Dreams and schemes from ideas tent inspire Bellingen plan
URBAN designer John Mongard has praised the community for suggestions raised in the Bellingen Main Street Study tent of ideas project.
"This was one of the most engaging and positive forums that our firm of landscape architects has been involved with in over 20 years of town place making and this reflects on Bellingen's engaged and educated community," he said.
The tent was open for 40 hours over a period of five days and included think tanks with local school children, resulting in a great snapshot of what walkers and bike riders really need in town.
Over 260 people brainstormed dreams and schemes.
Recurring themes were:
• New safe crossings near the cenotaph and near the post office are a high priority for both young and old - and relocating the central crossing at Church Street to improve safety and reduce congestion is universally agreed.
• A rainbow-coloured crossing was floated by the year 11 students and while not possible on Hyde Street, it may be able to integrate one into the 10km/hr shared zone on Church Street to allow a proper crossing point north to south, creating a distinctive Bello-styled walkway.
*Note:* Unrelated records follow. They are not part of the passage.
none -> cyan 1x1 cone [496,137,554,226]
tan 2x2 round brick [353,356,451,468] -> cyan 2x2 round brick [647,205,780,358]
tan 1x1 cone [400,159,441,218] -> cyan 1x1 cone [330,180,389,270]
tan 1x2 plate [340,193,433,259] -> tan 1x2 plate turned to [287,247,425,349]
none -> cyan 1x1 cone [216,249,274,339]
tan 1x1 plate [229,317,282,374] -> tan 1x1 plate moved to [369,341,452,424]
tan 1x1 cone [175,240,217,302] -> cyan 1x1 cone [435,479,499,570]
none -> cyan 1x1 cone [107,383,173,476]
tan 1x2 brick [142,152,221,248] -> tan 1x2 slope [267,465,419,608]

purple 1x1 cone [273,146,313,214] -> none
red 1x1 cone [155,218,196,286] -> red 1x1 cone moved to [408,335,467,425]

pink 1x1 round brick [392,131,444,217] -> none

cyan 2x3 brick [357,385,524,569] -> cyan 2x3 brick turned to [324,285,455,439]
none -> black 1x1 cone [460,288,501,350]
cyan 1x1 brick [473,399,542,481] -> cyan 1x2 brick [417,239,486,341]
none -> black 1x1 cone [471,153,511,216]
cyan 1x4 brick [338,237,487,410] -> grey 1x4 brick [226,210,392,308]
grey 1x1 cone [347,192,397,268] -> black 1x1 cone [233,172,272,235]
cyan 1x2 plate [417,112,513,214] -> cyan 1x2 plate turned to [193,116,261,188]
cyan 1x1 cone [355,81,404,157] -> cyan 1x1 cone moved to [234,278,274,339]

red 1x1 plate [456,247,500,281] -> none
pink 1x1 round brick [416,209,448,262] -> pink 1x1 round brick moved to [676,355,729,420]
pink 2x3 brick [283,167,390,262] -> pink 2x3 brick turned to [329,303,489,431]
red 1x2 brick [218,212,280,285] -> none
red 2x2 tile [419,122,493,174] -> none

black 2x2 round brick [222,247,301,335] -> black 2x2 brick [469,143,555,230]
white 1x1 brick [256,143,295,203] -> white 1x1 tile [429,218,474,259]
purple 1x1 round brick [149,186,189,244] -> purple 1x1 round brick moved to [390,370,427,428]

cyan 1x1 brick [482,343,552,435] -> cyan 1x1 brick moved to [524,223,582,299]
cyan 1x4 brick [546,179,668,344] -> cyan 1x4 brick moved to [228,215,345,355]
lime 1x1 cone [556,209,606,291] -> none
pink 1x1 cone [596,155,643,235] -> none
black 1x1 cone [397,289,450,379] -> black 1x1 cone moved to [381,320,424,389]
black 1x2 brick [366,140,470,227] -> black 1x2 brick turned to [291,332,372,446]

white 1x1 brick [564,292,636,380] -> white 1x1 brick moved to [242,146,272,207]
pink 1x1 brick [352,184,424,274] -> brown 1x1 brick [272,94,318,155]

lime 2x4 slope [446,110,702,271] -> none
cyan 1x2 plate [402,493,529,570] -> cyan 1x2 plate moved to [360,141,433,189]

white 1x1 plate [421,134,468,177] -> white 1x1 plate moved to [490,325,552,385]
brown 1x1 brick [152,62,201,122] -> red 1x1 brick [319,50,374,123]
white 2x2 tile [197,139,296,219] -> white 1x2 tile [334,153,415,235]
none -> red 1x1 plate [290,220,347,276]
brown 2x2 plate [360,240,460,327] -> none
• More trees and more colour in the street were popular suggestions and these features could be integrated in traffic calming gardens in many areas that have too much bitumen, notably on Oak and Church Streets, and near the cenotaph.
• The cenotaph is a problem area for pedestrians and what has been labelled 'Bellingen freeform'; a place where vehicle drivers make unusual and interesting vehicle manoeuvres to find car parks and to move through town quickly. Bellingen freeform also applies to walkers, since it is commonly thought that the whole of the main street is a pedestrian crossing, and that people should be able to walk freely.
"If the town was not on a state road, then 'Bellingen freeform' would be safer," John said.
"In fact pedestrian oriented towns throughout the world have this free, slow and shared public space quality.
"Great towns of the world like Sienna and Freiburg feature freeform walkable centres."
Council general manager Liz Jeremy said the project has provided significant opportunities for improvements to the local amenity and safety along Hyde Street through the main commercial precinct of Bellingen CBD.
"Hyde Street is a main street and it needs to be civilised for cars, pedestrians and also bikes," she said.
"Providing a civil and people-centred town centre is one of the shared priorities for Bellingen residents and one of the emerging goals of the main street masterplan."
It's expected the draft concept plan will be finalised by the end of June and submitted to council shortly after.
A community Q&A forum will be held when the document is placed on public exhibition and before council adopts a final plan and progresses engineering designs in the 2015-16 financial year.